[SUPPLIED TEXT — start]
PROPERTY MANAGEMENT AGREEMENT
(Illinois – Comprehensive Form)
TABLE OF CONTENTS
- Document Header
- Definitions
- Appointment & Scope of Authority
- Manager Duties
- Owner Duties
- Compensation & Expenses
- Term; Renewal; Termination
- Representations, Warranties & Covenants
- Insurance; Risk Allocation
- Default & Remedies
- Dispute Resolution
- General Provisions
- Execution Block
1. DOCUMENT HEADER
1.1 Title
Property Management Agreement (the “Agreement”)
1.2 Parties
This Agreement is made and entered into as of [EFFECTIVE DATE] (the “Effective Date”) by and between:
• [OWNER LEGAL NAME], a [state/jurisdiction] [entity type] (“Owner”); and
• [MANAGER LEGAL NAME], a [state/jurisdiction] [entity type] (“Manager”).
1.3 Recitals
A. Owner is the fee simple owner of certain real property commonly known as [PROPERTY ADDRESS / LEGAL DESCRIPTION] (the “Property”).
B. Owner desires to engage Manager, and Manager desires to accept such engagement, to manage, operate, control, rent, and lease the Property on the terms set forth herein.
C. The parties enter this Agreement in consideration of the mutual promises, covenants, and conditions contained herein and other good and valuable consideration, the sufficiency of which is acknowledged.
1.4 Governing Law & Jurisdiction
This Agreement shall be governed by and construed in accordance with the internal laws of the State of Illinois, without regard to conflict-of-law principles.
[// GUIDANCE: Recitals provide context and consideration; they are not operative but may guide interpretation.]
2. DEFINITIONS
For ease of reference, capitalized terms have the meanings set forth below and shall apply equally to singular and plural forms.
“Affiliate” means any entity controlling, controlled by, or under common control with a party.
“Applicable Law” means all federal, state (including Illinois), county, and municipal statutes, regulations, ordinances, codes, case law, and common law affecting the Property or the performance of this Agreement.
[SUPPLIED TEXT — finish]
[DATASET EXTRACT — start]
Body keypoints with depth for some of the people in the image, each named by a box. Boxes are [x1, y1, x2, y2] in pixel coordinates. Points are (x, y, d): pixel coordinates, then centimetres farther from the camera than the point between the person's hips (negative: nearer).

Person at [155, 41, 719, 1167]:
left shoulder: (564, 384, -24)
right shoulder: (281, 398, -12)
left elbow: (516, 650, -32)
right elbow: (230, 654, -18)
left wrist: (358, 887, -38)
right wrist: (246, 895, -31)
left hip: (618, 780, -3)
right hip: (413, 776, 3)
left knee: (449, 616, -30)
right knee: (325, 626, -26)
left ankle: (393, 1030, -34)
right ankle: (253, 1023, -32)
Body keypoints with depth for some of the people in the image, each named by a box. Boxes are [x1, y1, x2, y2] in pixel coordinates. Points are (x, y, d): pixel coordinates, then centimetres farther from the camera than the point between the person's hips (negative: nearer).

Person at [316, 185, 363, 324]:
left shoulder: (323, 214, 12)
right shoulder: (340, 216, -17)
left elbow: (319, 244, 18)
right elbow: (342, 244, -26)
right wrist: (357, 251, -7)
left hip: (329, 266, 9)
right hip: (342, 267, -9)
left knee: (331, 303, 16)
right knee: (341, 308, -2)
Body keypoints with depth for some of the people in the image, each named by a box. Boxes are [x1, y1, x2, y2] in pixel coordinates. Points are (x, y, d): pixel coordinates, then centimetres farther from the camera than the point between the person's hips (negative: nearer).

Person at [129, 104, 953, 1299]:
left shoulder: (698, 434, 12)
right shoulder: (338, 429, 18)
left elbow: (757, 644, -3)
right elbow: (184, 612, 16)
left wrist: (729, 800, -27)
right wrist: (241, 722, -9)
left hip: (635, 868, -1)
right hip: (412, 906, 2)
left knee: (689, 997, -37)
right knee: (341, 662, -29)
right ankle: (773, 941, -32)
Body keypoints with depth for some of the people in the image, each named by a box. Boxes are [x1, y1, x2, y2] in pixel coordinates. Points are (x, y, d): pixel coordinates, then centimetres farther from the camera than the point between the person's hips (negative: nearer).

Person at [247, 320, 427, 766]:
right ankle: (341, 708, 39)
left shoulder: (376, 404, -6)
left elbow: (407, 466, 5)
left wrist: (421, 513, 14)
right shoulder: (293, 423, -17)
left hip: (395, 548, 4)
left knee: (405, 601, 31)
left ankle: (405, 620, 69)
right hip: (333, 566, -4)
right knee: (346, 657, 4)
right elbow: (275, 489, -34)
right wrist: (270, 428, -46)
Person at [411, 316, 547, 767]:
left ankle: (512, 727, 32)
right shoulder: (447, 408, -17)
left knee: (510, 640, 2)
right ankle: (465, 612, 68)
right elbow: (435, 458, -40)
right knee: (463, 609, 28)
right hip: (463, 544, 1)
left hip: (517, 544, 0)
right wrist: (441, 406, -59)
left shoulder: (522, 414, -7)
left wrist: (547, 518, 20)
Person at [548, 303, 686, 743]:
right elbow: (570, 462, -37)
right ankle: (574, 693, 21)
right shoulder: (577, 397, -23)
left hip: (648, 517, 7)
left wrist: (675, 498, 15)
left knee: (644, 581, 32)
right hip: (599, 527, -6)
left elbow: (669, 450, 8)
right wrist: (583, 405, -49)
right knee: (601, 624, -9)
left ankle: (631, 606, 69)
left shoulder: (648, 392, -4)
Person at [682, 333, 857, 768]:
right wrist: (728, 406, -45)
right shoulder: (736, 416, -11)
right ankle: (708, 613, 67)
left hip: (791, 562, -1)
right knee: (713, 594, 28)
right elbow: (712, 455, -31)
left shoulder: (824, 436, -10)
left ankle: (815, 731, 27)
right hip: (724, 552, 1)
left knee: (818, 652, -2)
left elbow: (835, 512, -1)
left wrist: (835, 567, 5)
[DATASET EXTRACT — finish]
▸ REQUIREMENT 1
Set down the passage of the property management agreement above, starting at "B. Owner desires" and ending at "set forth herein.".
▸ REQUIREMENT 2
For each statement about the property management agreement above, state yes or no and quote the words that decide it: (a) The agreement is governed by the internal laws of the State of Illinois. (b) The recitals are described as operative provisions. (c) The defined terms apply only to their singular forms.
▸ REQUIREMENT 3
Continue the property management agreement above from the point where it stops.

▸ EXERCISE OUTPUT 1
B. Owner desires to engage Manager, and Manager desires to accept such engagement, to manage, operate, control, rent, and lease the Property on the terms set forth herein.

▸ EXERCISE OUTPUT 2
(a) Yes: "This Agreement shall be governed by and construed in accordance with the internal laws of the State of Illinois, without regard to conflict-of-law principles."
(b) No: "they are not operative but may guide interpretation."
(c) No: "shall apply equally to singular and plural forms."

▸ EXERCISE OUTPUT 3
“Gross Receipts” means all rents and other income actually received from the Property, excluding security deposits unless and until applied.
“Leasing Fee” has the meaning given in Section 6.2.
“Management Fee” has the meaning given in Section 6.1.
“Trust Account” means a segregated, interest-bearing escrow account established and maintained under Section 4.2 in conformity with Illinois trust account requirements for licensed real estate brokers.
[// GUIDANCE: Keep definitions alphabetical; add or delete as needed.]
3. APPOINTMENT & SCOPE OF AUTHORITY
3.1 Exclusive Appointment. Owner hereby appoints Manager as its exclusive agent and attorney-in-fact to manage and operate the Property, and Manager accepts such appointment, subject to the limitations of this Agreement and Applicable Law.
3.2 Agency & Licensing. Manager shall serve as fiduciary agent of Owner and hereby certifies that it (i) holds all licenses required under the Illinois Real Estate License Act, as amended, and any related regulations issued by the Illinois Department of Financial and Professional Regulation (“IDFPR”); and (ii) shall maintain such licensure in good standing throughout the Term.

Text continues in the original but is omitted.